### TASK TO CARRY OUT
Below is some data. Retype exactly the lines starting at the one with "right ear: (919, 272)" and ending at the one with "nose: (946, 273)".

### DATASET
++++++++

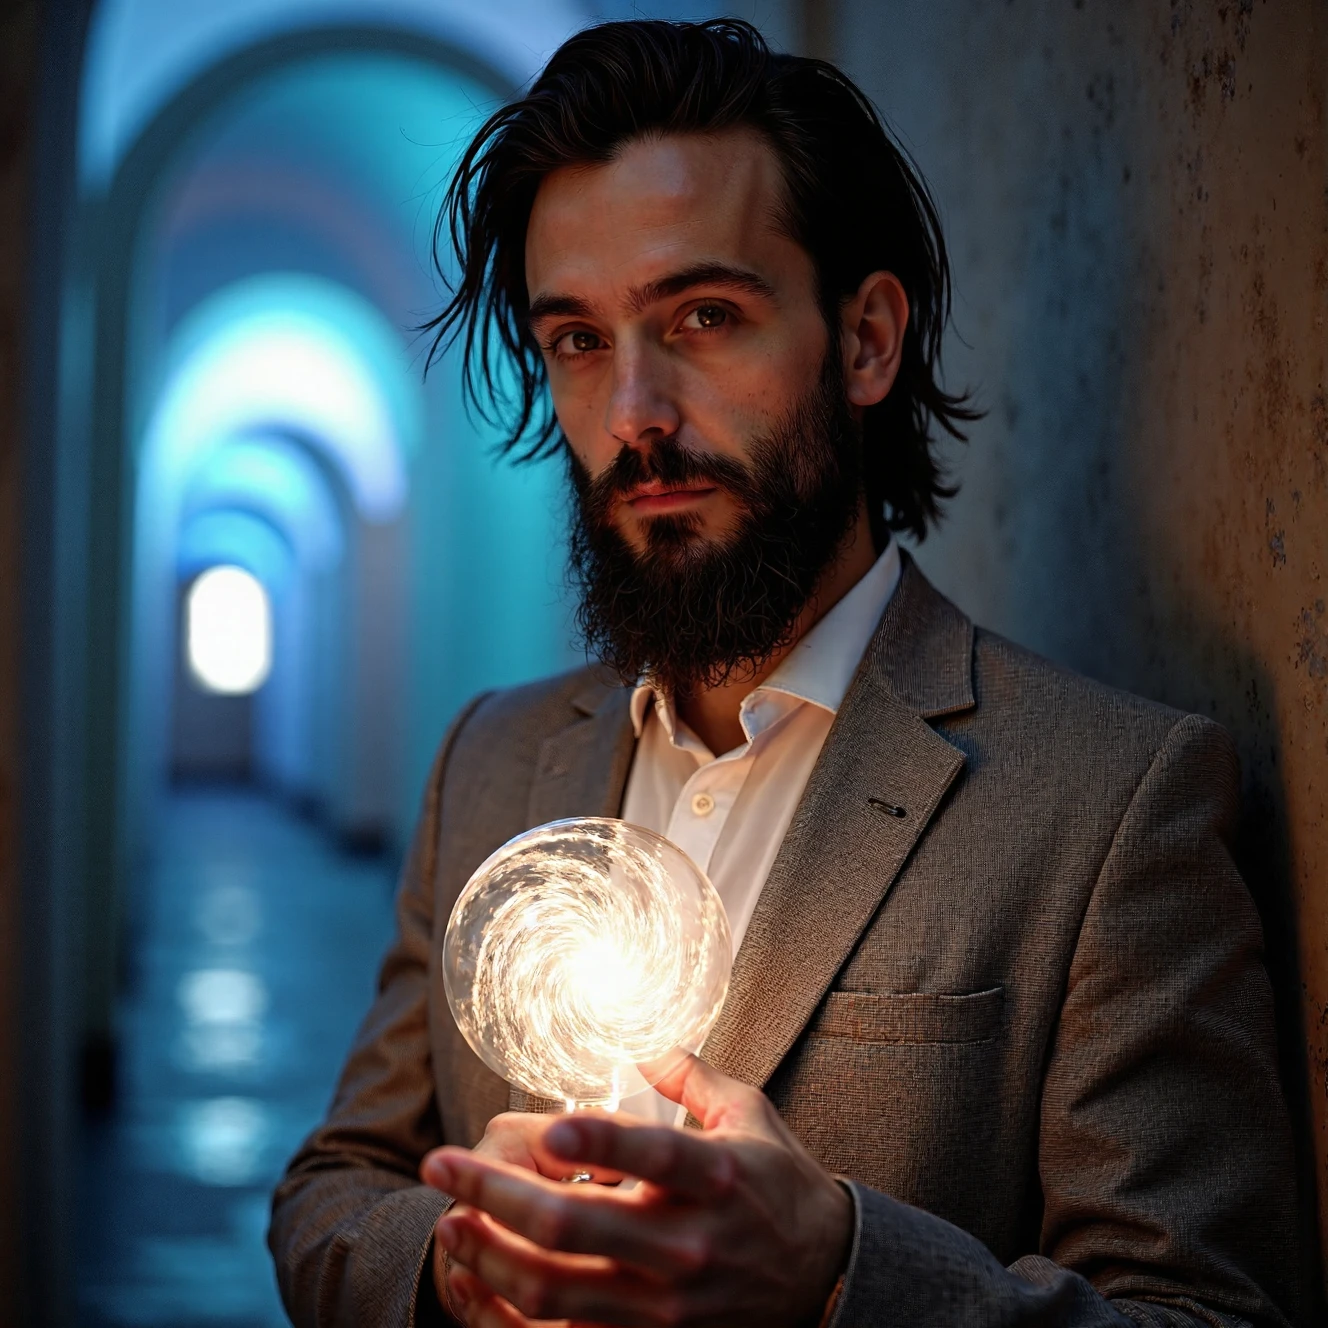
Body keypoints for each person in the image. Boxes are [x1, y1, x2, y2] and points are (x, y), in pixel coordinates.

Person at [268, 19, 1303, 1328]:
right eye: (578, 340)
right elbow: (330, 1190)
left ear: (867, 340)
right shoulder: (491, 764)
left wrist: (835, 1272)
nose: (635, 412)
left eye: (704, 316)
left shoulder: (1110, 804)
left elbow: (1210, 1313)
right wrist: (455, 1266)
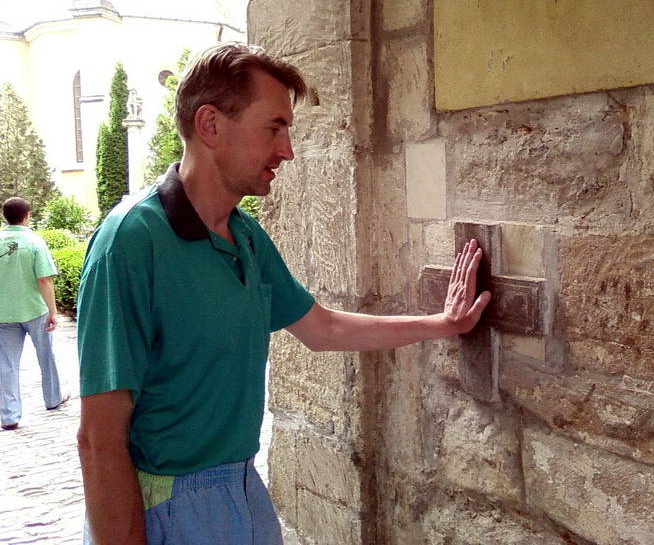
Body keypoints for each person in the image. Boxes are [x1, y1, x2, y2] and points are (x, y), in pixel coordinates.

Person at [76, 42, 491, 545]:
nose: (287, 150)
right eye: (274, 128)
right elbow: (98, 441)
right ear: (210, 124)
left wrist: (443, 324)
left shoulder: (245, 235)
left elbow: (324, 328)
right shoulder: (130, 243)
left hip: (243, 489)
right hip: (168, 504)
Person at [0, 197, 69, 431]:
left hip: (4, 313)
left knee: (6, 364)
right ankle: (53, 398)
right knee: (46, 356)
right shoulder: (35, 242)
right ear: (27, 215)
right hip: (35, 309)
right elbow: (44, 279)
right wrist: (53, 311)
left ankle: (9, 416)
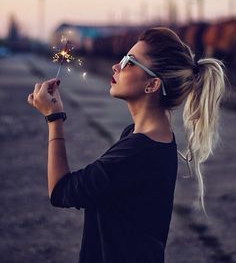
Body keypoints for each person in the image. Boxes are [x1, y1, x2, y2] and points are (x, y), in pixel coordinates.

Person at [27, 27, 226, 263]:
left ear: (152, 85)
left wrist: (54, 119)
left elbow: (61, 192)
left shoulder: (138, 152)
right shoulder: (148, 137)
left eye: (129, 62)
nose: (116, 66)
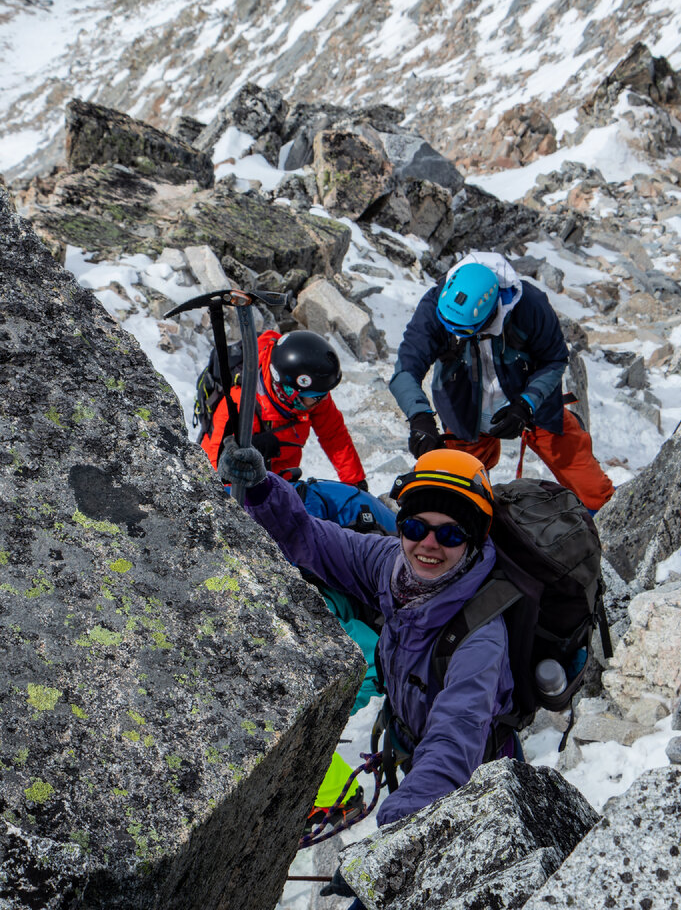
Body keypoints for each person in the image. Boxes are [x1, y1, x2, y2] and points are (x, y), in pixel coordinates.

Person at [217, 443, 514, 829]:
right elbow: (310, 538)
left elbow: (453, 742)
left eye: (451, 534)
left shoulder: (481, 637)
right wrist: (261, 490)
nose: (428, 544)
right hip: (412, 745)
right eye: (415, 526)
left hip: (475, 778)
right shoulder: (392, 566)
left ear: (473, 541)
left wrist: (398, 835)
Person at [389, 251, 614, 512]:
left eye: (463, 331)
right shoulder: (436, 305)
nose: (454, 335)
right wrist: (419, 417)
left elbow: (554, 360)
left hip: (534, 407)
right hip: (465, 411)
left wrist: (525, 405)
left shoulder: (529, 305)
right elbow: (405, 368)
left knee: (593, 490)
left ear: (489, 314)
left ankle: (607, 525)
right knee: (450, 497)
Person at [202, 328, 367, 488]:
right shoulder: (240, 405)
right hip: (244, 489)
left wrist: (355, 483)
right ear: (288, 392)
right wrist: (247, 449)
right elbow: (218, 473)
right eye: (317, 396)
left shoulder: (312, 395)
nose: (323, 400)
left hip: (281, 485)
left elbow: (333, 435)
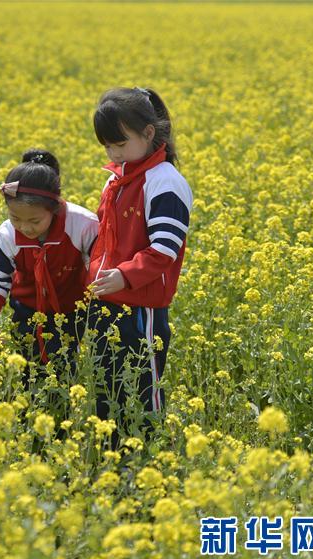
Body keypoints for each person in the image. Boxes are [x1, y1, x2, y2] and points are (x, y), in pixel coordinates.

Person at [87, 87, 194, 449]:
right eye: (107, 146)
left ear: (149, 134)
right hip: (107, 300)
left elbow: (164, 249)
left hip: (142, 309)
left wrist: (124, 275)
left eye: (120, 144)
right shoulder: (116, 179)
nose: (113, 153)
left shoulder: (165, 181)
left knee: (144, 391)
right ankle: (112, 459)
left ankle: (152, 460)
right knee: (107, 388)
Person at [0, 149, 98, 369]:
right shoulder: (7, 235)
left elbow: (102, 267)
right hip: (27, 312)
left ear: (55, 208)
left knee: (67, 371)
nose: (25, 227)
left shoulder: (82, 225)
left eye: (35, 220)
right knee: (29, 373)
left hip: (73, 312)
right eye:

++++++++

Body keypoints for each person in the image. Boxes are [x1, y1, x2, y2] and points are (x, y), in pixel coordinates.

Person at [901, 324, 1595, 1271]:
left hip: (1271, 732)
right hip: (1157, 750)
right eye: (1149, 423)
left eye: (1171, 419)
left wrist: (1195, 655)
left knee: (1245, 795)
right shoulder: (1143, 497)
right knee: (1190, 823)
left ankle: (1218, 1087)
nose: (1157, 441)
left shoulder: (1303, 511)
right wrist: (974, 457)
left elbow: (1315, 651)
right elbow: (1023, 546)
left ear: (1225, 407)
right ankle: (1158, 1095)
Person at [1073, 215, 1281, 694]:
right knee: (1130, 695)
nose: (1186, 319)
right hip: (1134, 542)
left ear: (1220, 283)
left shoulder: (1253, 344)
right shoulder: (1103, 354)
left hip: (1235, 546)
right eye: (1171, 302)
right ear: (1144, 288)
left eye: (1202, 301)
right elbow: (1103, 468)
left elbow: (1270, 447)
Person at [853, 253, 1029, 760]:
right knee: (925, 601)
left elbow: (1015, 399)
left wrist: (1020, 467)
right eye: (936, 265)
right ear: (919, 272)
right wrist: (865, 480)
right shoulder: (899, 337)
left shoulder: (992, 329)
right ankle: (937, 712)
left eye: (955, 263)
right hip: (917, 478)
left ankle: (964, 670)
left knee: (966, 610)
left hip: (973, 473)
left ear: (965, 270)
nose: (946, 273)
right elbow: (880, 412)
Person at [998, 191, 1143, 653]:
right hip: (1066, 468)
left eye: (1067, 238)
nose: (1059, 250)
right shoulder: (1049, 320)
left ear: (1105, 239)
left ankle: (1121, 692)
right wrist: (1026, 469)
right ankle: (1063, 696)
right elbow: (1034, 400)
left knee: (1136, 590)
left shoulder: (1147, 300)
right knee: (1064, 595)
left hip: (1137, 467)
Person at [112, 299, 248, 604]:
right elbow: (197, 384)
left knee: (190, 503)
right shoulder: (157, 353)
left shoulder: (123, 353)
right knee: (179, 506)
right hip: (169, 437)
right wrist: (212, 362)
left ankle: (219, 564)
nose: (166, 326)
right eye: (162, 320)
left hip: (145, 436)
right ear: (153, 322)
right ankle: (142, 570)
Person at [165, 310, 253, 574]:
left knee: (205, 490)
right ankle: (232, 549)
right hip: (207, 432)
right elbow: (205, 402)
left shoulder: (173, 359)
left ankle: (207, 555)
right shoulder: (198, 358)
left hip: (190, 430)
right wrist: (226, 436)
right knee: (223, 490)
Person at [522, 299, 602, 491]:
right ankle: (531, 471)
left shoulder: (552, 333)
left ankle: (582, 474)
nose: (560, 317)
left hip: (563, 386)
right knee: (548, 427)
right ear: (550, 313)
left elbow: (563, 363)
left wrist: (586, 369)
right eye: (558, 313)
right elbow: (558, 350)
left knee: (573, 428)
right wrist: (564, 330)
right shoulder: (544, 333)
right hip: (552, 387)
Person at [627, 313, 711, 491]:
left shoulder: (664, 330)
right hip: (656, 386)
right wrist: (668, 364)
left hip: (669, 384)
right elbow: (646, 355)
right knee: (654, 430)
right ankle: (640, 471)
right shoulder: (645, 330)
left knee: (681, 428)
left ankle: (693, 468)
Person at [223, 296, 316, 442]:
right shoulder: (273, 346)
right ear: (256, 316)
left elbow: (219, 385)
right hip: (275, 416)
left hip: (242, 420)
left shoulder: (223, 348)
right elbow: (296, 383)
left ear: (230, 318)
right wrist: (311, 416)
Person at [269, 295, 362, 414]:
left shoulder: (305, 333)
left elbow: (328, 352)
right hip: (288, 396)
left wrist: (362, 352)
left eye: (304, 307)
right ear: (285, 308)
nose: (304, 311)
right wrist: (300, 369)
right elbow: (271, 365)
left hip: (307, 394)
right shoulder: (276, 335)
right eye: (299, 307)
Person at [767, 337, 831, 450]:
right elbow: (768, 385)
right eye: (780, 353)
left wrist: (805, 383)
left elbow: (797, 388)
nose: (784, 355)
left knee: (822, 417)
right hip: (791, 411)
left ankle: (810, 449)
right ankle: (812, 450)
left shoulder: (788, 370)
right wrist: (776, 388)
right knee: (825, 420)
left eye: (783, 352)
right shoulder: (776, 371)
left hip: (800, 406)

++++++++

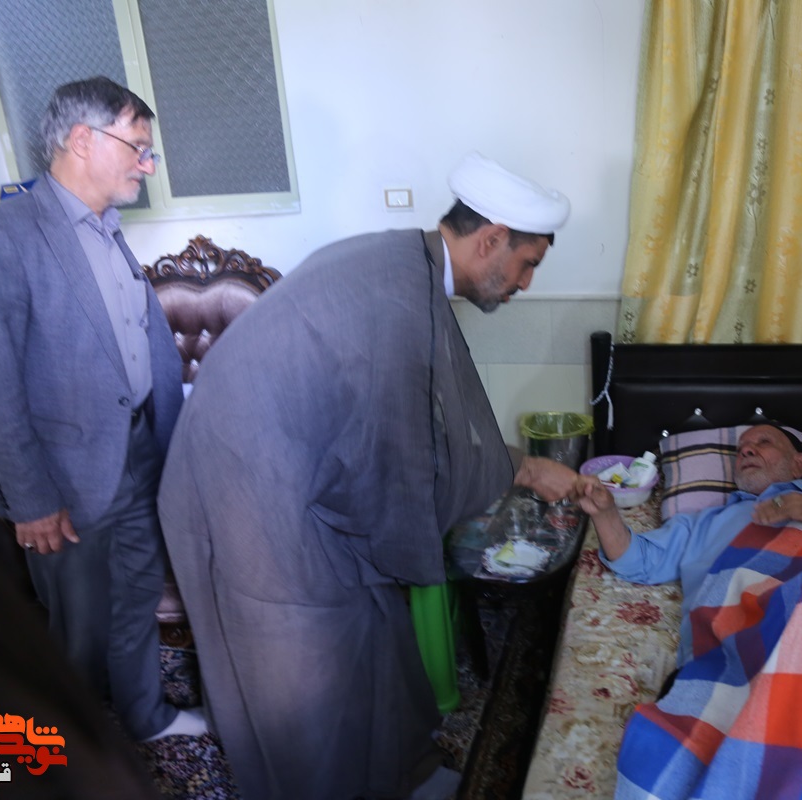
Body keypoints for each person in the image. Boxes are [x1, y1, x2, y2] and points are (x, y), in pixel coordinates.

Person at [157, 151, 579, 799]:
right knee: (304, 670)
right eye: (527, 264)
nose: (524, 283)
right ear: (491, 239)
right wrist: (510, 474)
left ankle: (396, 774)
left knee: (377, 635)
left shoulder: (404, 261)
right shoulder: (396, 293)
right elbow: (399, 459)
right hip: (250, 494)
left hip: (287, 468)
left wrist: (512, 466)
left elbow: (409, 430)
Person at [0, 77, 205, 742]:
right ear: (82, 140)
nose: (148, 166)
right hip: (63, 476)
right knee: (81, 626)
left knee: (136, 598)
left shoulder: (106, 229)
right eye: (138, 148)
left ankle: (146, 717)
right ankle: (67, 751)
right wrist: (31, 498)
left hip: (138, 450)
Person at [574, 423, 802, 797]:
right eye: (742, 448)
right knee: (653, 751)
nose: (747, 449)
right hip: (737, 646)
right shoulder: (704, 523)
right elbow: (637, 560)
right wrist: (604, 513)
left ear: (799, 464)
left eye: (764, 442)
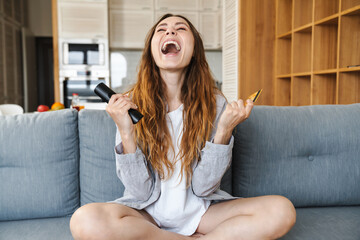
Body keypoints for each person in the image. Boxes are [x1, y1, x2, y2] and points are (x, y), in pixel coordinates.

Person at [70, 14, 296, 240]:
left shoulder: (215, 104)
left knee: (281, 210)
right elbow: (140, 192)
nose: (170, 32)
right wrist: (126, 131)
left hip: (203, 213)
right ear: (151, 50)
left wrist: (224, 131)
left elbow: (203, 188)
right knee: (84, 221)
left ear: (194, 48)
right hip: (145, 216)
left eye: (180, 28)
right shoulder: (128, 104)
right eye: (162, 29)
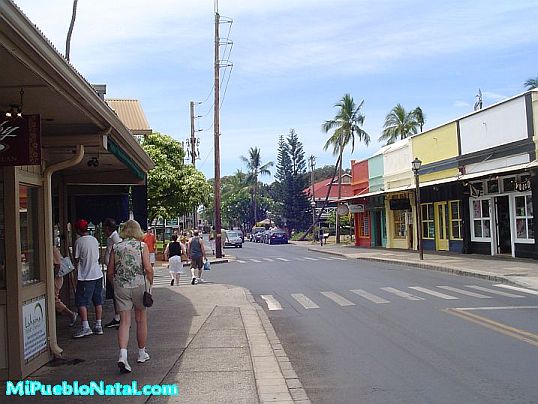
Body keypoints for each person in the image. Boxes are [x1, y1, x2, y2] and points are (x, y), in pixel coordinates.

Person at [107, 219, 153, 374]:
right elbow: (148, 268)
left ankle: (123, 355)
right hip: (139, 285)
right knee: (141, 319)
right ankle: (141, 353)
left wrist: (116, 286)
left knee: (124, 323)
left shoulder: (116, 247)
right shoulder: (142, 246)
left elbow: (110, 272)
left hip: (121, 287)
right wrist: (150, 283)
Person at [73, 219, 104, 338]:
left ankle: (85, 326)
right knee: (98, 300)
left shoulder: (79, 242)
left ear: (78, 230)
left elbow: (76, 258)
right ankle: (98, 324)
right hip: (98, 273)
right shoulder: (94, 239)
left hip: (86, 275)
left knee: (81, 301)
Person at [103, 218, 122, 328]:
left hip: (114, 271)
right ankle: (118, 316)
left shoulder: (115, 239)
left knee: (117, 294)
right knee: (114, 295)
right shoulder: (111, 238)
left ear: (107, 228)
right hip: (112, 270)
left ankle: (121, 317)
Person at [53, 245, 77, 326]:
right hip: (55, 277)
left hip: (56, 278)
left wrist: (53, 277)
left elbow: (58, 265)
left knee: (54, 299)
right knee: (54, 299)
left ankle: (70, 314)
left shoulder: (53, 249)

++++++++

### YOUR RESPONSE
right ear: (919, 272)
right wrist: (865, 480)
right shoulder: (899, 337)
left shoulder: (992, 329)
right ankle: (937, 712)
left eye: (955, 263)
right hip: (917, 478)
left ankle: (964, 670)
left knee: (966, 610)
left hip: (973, 473)
left ear: (965, 270)
nose: (946, 273)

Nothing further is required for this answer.